Interesting how the extremely obvious subtext of these comments is never made text by the article, especially knowing the statistics on those "nuisance laws":
Mahoney is not a fan of the changes in downtown policing and criminal justice, which he sees as advantaging victimizers. “The definition of right and wrong has changed,” he says. “The nuisance laws gave police tools to make life difficult for predators. Now, ‘When will the cops intervene?’ is everyone’s question. You don’t really know. Crime is ratcheting up because there are no consequences. The cops won’t engage because there is no upside for them.”
Appreciate these comments by Chief Arradondo:
“But a lot of it is not criminal conduct,” he continues. “It’s a lack of civility and respect. That isn’t illegal. It’s not a police matter. Of course I understand that the workers and residents down there have to put up with it. But we were being hit with lawsuits that our policing was unconstitutional. Quick fixes [to deter civility offenses] hurt our community relations.
I think this section is really revealing:
The policy has a practical and aspirational side. “The jail has 33,000 admissions a year, at $132 a day in cost to taxpayers. And low-level offenders were mostly released in one to two days,” says Barnette. “We’re no longer keeping the trespasser or the open-bottle offender in jail. We’re keeping chronic offenders, bench warrants. The order was prompted because there was a lot of racial disparity in these low-level offenses. African-Americans represented 12 percent of the population and 53 percent of the police bookings.”

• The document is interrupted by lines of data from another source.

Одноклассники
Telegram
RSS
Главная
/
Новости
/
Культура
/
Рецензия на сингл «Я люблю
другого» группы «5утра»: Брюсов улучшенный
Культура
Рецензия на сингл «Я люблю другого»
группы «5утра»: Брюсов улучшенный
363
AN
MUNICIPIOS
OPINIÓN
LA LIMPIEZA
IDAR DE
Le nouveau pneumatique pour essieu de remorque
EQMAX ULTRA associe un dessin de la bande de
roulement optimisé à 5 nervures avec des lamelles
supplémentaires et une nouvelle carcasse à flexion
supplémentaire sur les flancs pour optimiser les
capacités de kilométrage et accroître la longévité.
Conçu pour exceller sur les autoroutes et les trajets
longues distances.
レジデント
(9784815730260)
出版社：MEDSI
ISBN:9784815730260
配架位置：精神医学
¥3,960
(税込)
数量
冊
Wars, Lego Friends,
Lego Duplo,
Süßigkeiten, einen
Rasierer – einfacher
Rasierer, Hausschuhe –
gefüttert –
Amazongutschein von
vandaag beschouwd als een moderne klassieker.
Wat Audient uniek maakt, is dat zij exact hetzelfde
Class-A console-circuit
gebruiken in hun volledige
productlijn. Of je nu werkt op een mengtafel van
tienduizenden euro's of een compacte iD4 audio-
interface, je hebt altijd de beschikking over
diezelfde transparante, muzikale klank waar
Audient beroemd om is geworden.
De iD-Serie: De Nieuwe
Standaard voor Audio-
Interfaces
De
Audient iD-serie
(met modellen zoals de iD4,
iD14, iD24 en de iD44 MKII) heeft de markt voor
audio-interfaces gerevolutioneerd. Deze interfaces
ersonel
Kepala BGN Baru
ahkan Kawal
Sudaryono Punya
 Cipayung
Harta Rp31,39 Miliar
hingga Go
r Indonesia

Also of note: 52 percent of the people in Hennepin County jail are suffering from chronic mental illness, says Arradondo.
R.T. Rybak, now president and CEO of the Minneapolis Foundation, is well aware of the effects of racial disparities in the city, but he says he is concerned about replacing one injustice with another. “Overincarceration should not be confused with people’s right to a safe environment.”
Barnette emphasizes his empathy for those repeatedly exposed to aggressive incivility. “Do I want to walk down Hennepin Avenue and have someone say something to my wife? No,” he says. “But that’s not a crime. We’ve got to find other solutions than the jail for these people.”